A distribution transformer or service transformer is a transformer that provides the final voltage transformation in the electric power distribution system, stepping down the voltage used in the distribution lines to the level used by the customer.
The invention of a practical efficient transformer made AC power distribution feasible; a system using distribution transformers was demonstrated as early as 1882.

If mounted on a utility pole, they are called pole-mount transformers. If the distribution lines are located at ground level or underground, distribution transformers are mounted on concrete pads and locked in steel cases, thus known as distribution tap pad-mount transformers.

Distribution transformers normally have ratings less than 200 kVA, although some national standards can allow for units up to 5000 kVA to be described as distribution transformers. Since distribution transformers are energized for 24 hours a day (even when they don't carry any load), reducing iron losses has an important role in their design. As they usually don't operate at full load, they are designed to have maximum efficiency at lower loads. To have a better efficiency, voltage regulation in these transformers should be kept to a minimum. Hence they are designed to have small leakage reactance.

Types

Distribution transformers are classified into different categories based on factors such as:
 Mounting location – pole, pad, underground vault
 Type of insulation – liquid-immersed or dry-type 
 Number of phases – single-phase or three-phase 
 Voltage class 	
 Basic impulse insulation level (BIL).

Use
Distribution transformers are normally located at a service drop, where wires run from a utility pole or underground power lines to a customer's premises. They are often used for the power supply of facilities outside settlements, such as isolated houses, farmyards or pumping stations at voltages below 30 kV. Another application is the power supply of the overhead wire of railways electrified with AC. In this case single phase distribution transformers are used.

The number of customers fed by a single distribution transformer varies depending on the number of customers in an area. Several homes may be fed from a single transformer in urban areas.

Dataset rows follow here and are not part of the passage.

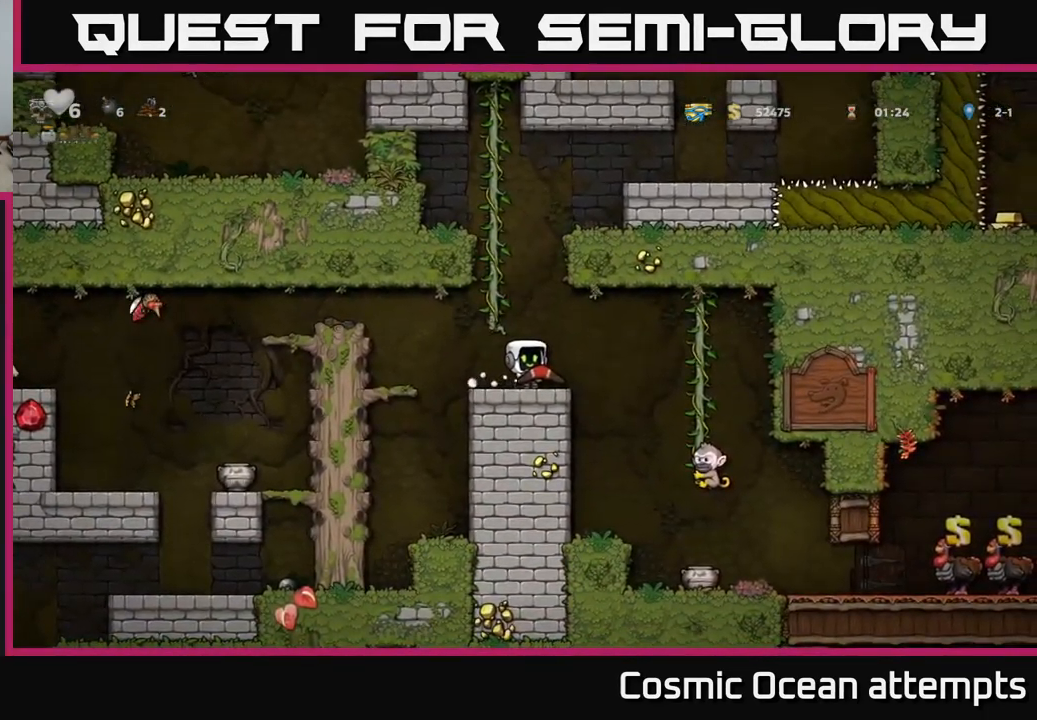
{"buttons": ["DPAD_RIGHT"], "left_stick": "center", "right_stick": "center", "events": [[284, "DPAD_RIGHT", "down"], [350, "A", "down"], [434, "A", "up"]]}
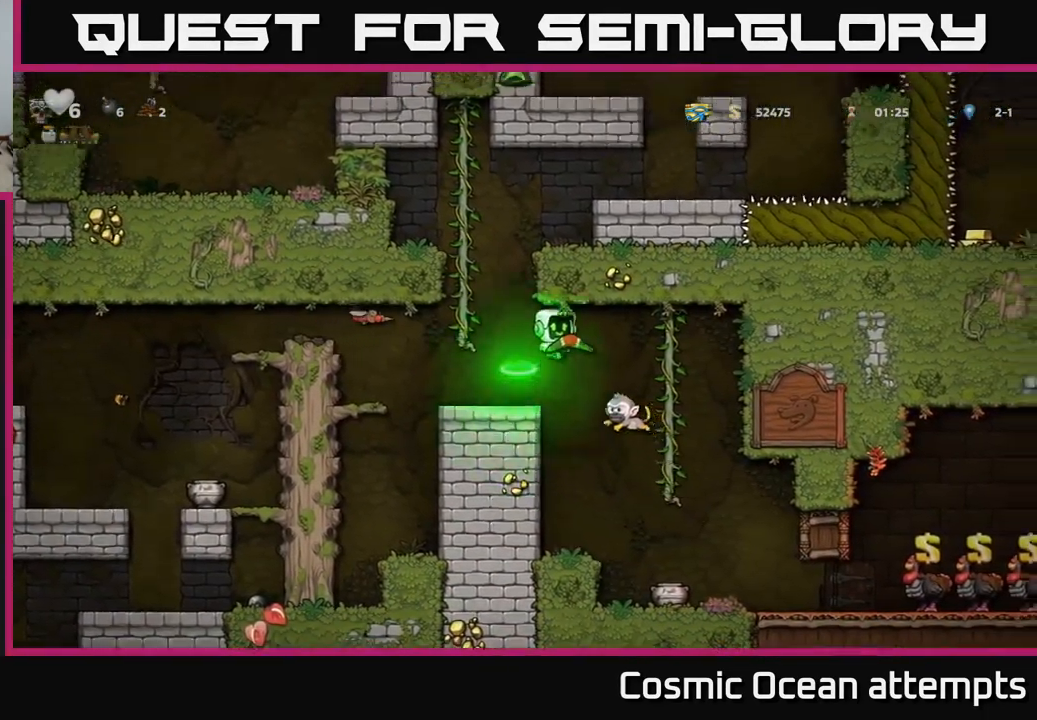
{"buttons": ["DPAD_LEFT"], "left_stick": "center", "right_stick": "center", "events": [[117, "DPAD_RIGHT", "up"], [150, "DPAD_LEFT", "down"], [217, "DPAD_LEFT", "up"], [467, "DPAD_LEFT", "down"]]}
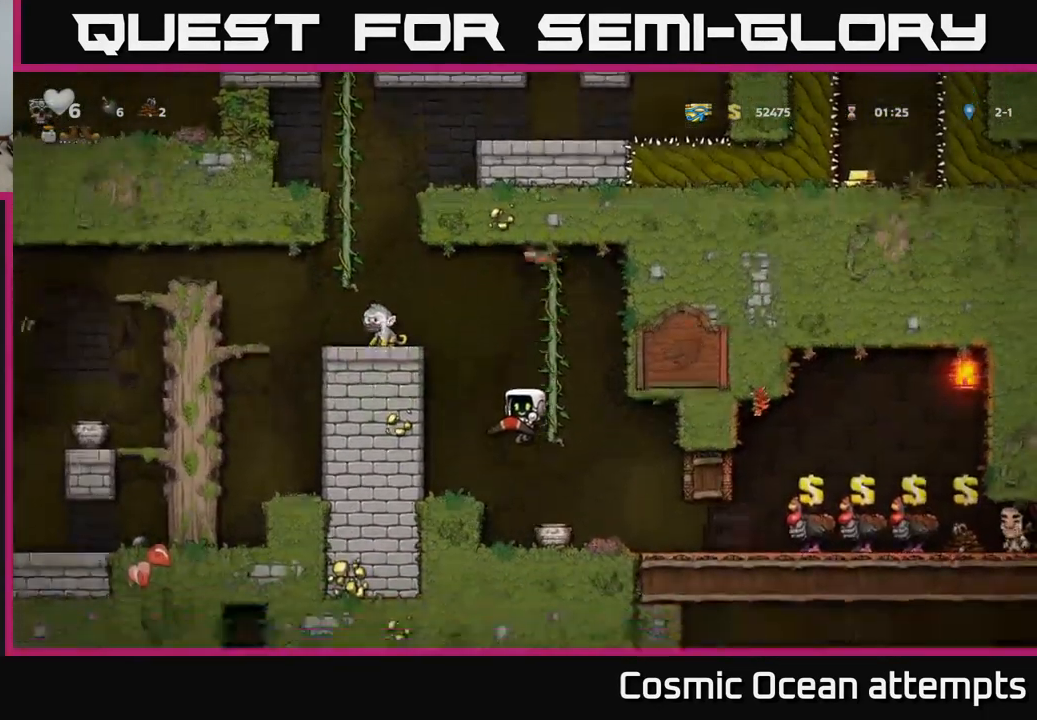
{"buttons": [], "left_stick": "center", "right_stick": "center", "events": [[50, "DPAD_LEFT", "up"], [400, "DPAD_RIGHT", "down"], [483, "DPAD_RIGHT", "up"]]}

Rural distribution may require one transformer per customer, depending on mains voltage. A large commercial or industrial complex will have multiple distribution transformers. In urban areas and neighborhoods where the primary distribution lines run underground, padmount transformers, transformers in locked metal enclosures mounted on a concrete pad, are used. Many large buildings have electric service provided at primary distribution voltage. These buildings have customer-owned transformers in the basement for step-down purposes.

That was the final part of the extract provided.